Information shown START

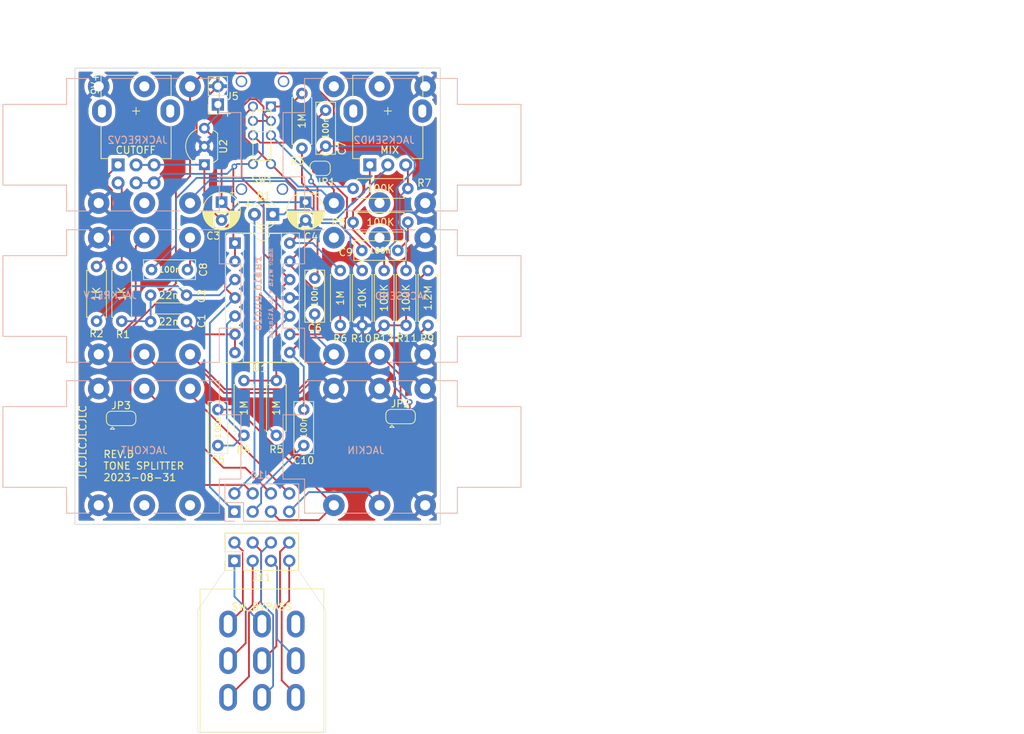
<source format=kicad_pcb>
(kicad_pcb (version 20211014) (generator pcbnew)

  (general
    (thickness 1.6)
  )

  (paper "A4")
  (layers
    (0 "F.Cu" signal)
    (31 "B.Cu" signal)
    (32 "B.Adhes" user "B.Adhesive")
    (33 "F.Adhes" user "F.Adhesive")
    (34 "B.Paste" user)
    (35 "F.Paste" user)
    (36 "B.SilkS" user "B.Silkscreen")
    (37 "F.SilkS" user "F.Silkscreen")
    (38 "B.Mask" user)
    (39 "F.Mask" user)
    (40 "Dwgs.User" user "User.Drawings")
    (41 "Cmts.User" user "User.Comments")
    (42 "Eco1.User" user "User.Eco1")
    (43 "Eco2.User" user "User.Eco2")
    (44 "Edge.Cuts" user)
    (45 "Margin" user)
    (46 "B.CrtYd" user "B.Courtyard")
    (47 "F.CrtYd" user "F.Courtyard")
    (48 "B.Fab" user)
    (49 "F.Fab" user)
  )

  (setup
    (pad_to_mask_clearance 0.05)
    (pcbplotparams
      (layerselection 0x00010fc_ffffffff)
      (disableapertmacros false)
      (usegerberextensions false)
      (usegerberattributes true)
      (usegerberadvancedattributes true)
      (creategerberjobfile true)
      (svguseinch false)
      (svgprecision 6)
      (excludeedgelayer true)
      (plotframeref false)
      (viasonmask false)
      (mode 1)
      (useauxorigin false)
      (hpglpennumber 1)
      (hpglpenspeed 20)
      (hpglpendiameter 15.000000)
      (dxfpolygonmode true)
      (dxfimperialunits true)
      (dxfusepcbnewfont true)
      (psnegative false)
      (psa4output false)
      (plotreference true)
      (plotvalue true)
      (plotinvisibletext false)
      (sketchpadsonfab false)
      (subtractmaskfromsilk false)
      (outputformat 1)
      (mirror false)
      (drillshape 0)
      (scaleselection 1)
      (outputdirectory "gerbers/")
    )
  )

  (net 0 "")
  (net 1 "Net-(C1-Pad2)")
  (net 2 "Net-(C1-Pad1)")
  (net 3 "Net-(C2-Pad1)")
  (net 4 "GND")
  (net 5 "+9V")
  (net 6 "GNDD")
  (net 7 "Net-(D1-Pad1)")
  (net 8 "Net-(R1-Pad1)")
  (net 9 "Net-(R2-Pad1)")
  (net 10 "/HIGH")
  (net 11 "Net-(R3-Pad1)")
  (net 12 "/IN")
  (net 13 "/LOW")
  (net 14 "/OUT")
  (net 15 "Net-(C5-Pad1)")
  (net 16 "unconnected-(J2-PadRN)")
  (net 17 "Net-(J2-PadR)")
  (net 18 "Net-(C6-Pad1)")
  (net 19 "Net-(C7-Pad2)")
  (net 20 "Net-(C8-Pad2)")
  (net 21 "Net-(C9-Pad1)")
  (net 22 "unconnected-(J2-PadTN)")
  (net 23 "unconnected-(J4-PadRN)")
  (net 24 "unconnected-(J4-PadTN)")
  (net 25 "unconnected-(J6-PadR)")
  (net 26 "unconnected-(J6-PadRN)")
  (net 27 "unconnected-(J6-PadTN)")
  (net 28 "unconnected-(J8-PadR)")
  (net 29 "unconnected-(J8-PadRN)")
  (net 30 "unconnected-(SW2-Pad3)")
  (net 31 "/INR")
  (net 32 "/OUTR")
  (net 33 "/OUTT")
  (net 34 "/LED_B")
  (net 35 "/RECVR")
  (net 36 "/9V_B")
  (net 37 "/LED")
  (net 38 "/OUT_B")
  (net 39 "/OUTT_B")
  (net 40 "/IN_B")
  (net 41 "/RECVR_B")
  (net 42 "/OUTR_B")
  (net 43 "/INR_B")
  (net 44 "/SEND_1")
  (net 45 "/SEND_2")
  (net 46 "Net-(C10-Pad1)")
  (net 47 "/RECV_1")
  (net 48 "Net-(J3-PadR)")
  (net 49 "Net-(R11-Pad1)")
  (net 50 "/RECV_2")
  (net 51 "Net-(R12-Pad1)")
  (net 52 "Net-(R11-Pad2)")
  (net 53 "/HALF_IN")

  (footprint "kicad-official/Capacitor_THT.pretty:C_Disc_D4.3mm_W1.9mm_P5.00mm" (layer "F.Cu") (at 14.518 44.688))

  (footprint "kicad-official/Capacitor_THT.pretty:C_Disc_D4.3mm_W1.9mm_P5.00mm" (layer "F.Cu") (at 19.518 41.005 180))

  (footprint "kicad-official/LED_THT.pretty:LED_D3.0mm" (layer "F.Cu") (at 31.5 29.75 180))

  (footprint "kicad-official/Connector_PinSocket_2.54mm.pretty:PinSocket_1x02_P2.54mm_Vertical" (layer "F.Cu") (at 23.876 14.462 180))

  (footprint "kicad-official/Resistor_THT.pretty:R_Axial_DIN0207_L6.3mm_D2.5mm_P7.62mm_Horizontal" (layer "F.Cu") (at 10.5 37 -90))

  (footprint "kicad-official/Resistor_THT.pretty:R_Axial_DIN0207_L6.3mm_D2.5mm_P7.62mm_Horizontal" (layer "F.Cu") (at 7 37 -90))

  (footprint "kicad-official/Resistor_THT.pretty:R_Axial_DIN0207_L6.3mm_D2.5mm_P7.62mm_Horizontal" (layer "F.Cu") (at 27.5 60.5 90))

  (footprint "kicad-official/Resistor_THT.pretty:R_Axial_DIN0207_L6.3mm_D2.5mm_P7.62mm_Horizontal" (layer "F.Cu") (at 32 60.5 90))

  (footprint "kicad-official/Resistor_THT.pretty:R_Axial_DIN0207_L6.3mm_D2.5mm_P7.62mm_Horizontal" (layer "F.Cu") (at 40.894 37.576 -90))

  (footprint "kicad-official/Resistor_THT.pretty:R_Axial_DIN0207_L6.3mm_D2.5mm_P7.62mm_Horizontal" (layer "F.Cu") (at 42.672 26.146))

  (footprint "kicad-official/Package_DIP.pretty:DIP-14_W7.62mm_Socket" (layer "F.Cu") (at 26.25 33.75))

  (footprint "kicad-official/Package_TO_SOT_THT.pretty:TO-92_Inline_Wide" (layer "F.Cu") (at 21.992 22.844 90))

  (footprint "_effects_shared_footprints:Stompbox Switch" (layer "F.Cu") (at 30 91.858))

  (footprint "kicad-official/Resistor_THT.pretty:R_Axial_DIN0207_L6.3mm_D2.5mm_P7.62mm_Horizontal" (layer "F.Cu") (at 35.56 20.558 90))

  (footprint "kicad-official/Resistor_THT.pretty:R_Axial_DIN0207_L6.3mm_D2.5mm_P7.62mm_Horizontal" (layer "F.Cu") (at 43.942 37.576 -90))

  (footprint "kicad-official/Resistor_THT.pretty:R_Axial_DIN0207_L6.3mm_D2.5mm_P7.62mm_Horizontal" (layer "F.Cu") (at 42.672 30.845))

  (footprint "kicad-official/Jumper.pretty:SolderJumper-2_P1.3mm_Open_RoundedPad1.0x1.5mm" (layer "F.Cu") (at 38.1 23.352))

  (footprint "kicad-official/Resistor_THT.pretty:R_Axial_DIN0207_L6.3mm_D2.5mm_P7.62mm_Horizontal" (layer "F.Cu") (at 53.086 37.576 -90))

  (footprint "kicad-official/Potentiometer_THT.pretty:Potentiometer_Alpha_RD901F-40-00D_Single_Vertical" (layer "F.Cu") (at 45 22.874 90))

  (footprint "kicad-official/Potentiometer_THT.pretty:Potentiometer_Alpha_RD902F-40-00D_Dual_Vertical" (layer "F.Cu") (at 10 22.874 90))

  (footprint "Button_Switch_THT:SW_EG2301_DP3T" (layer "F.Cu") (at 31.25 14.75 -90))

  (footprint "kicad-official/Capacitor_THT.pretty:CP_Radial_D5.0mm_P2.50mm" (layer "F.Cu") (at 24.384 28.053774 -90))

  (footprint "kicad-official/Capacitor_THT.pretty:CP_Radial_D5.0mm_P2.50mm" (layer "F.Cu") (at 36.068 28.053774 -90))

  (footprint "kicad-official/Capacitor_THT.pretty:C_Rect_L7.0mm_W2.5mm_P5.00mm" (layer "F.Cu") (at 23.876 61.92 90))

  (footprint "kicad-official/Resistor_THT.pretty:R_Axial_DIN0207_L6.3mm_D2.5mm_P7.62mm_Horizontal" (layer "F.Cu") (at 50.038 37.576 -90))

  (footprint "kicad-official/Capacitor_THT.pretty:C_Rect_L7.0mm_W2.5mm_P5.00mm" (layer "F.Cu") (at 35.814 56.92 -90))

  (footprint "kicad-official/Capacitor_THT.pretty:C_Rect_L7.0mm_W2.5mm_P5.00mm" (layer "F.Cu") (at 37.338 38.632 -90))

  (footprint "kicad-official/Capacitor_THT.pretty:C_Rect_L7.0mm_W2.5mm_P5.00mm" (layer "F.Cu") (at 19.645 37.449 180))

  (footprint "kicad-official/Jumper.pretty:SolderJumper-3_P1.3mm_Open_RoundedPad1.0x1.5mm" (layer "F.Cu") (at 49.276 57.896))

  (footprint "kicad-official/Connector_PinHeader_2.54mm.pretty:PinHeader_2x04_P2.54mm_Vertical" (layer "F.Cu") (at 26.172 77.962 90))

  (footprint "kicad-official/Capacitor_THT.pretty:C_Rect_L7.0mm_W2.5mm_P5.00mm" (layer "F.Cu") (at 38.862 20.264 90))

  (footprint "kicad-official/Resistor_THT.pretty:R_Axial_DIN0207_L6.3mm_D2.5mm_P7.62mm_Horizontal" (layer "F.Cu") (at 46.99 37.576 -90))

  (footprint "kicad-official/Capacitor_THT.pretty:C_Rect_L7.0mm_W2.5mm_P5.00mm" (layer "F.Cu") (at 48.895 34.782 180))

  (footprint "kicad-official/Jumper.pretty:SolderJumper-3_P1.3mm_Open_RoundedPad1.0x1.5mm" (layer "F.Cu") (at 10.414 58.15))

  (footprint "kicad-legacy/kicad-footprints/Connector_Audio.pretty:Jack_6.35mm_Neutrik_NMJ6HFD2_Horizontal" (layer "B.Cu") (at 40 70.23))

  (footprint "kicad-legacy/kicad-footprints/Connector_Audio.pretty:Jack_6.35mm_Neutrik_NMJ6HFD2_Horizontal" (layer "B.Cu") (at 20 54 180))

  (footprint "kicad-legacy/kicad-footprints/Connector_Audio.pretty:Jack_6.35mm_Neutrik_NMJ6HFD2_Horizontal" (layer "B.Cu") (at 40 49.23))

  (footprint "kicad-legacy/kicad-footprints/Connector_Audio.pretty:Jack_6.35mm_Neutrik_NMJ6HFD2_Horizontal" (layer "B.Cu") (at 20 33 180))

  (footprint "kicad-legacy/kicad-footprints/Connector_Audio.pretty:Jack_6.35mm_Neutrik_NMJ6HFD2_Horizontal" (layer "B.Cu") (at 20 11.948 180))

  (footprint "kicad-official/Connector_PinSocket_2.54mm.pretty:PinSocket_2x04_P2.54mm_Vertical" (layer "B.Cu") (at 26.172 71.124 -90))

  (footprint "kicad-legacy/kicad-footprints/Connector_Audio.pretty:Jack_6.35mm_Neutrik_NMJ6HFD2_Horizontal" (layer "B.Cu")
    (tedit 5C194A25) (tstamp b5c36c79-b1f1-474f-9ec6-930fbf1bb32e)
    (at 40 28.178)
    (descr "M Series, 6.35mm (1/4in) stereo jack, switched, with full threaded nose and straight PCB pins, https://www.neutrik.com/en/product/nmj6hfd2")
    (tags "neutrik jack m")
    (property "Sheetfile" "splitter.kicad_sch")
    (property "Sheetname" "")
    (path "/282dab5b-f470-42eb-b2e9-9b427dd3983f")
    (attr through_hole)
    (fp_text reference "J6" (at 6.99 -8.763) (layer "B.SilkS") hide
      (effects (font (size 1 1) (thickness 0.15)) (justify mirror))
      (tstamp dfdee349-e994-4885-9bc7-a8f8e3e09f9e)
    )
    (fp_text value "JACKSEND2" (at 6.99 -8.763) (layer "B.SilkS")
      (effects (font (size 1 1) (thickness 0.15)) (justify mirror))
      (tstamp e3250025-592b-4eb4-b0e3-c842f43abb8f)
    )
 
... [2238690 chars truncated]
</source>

Information shown END

Task objective
Copy out each line of the entries that holds "Courtyard".

Response for this exercise
    (46 "B.CrtYd" user "B.Courtyard")
    (47 "F.CrtYd" user "F.Courtyard")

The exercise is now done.